**** Text passage

Hi Chip,
1) Probably it should be "NC" for "no connection". If you look at the
schematics of the "New Production" you can find this.
Maybe it has a meaning in another keyboard of this era. The same
key assigner (8049C-217) was used in the MONO/POLY and the first
generation Poly-61 ("old production").
2) I think things were not much faster those days. The MCU runs off a
6MHz resonator. Due to internal timing this is divided by 15 giving
a core frequency of 400kHz / 2.5usec. The timer is set to 640usec,
which matches your measurements (676usec). All the recurring stuff
(KBD/button scanning, voice CV output, etc.) is done within the
timer interrupt service routine. Due to different code in different
phases:
- slot 0..5 (voices)
- slot 6..7 (calibrating the antilog amplifier)
- slot 8 (kbd/button scanning plus other housekeeping)
slightly different times occur. The timer ISR itself does not take
that much time but the 4051 muxes are only updated at this rate.
There is a lot other code outside the timer running - it is pretty
much stuffed up to the last byte...
Have fun with your project!
Johannes
On 2013-02-08 19:06, chipaudette wrote:
> Hi All,
>
> I've started my project to add aftertouch and velocity functions to my Polysix. After studying the schematics and planning out the circuitry needed to implement these functions, I went ahead and ordered the new keybed.

********
**** Raw data

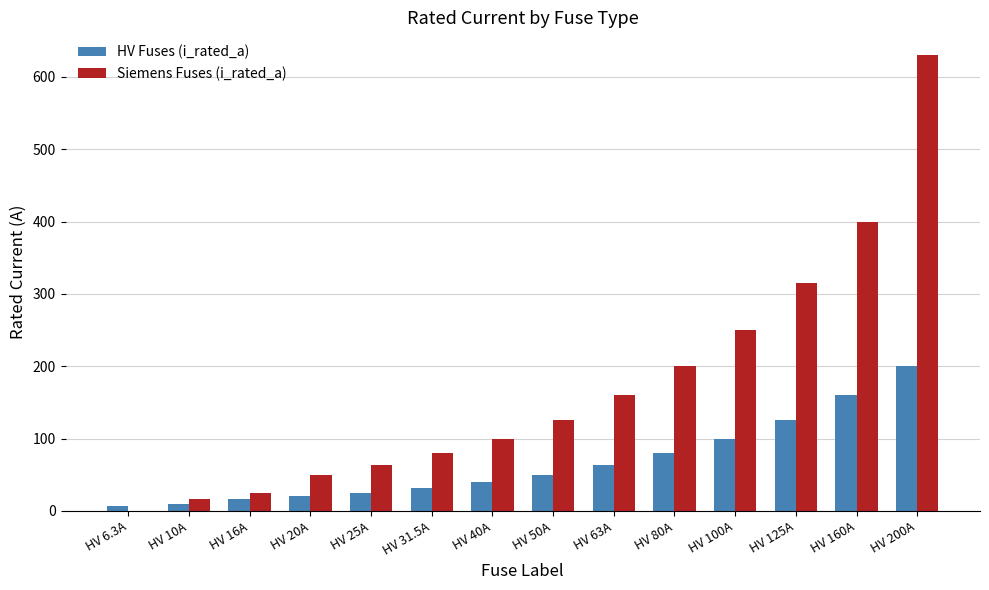

What is the sum of all Siemens Fuses (i_rated_a) values?

2414.0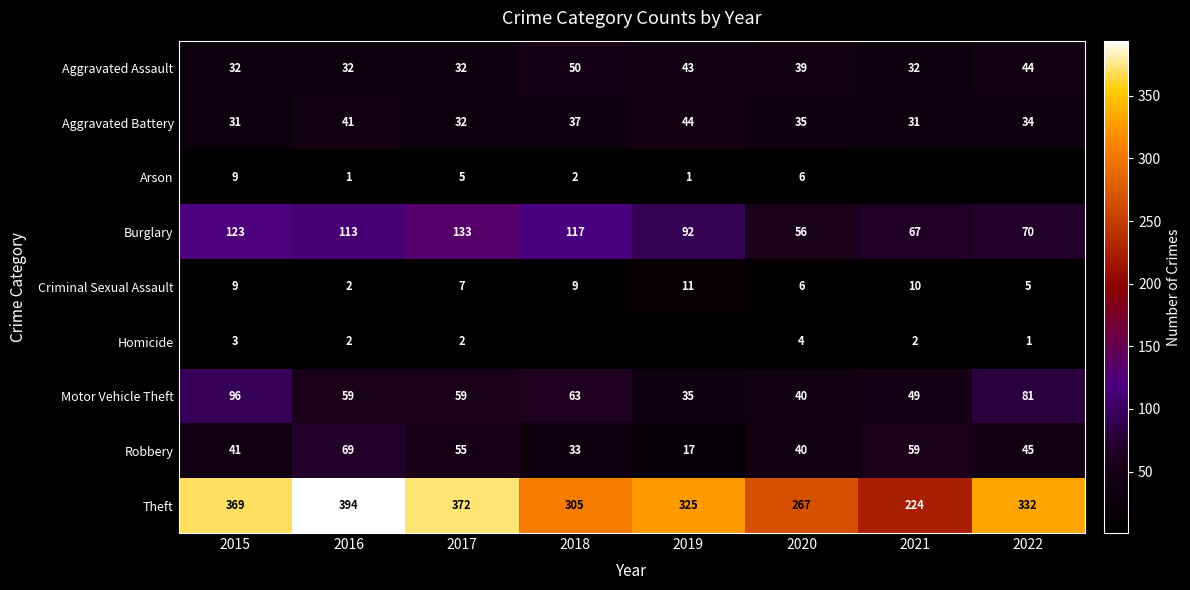

What is the difference between the highest and lowest values at 2017?

370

********

▶ Tasks for this exercise:
[1] Revise the stretch of the Polysix email from "Maybe it has" through "plus other housekeeping)", replacing "resonator" with "crystal oscillator".
[2] Answer these questions using the Polysix email:
(a) Which key assigner part number was also used in the MONO/POLY?
(b) What frequency is the resonator that the MCU runs off?
(c) Which two functions does chipaudette plan to add to the Polysix?
[3] Pick up the Polysix email after its last sentence and keep writing.
The lines have nothing to do with the Polysix email.

▶ Task-by-task results:
[1]
Maybe it has a meaning in another keyboard of this era. The same
key assigner (8049C-217) was used in the MONO/POLY and the first
generation Poly-61 ("old production").
2) I think things were not much faster those days. The MCU runs off a
6MHz crystal oscillator. Due to internal timing this is divided by 15 giving
a core frequency of 400kHz / 2.5usec. The timer is set to 640usec,
which matches your measurements (676usec). All the recurring stuff
(KBD/button scanning, voice CV output, etc.) is done within the
timer interrupt service routine. Due to different code in different
phases:
- slot 0..5 (voices)
- slot 6..7 (calibrating the antilog amplifier)
- slot 8 (kbd/button scanning plus other housekeeping)

[2]
(a) 8049C-217
(b) 6MHz
(c) Aftertouch and velocity

[3]
>
> To implement the velocity portion, I need to know which Polysix voice goes with each key press. So, I'm pretty sure that I need to replace the built-in key assigner with my own key assigner...this will allow me to have total control over which key press goes with which voice. Since many of the MIDI kits for the polysix already do this, I'm thinking that I'm up to the task.
>
> I've started to probe all the signals generated by the Key Assigner microprocessor. I've documented my results on my blog (link below) to show graphs and timing values. I have some questions that you might know...
>
> http://synthhacker.blogspot.com/
>
> My questions for you all are:
>
> 1) What does the "MC" line do? I can't find where it links to anywhere.
>
> 2) Why are the voice periods so long (676 usec). If they just wanted to latch in the pitch CV into the S-H circuit, couldn't they have used a much shorter period? If they used a shorter period, wouldn't they be able to greatly increase the update rate?
>
> Thanks for your thoughts!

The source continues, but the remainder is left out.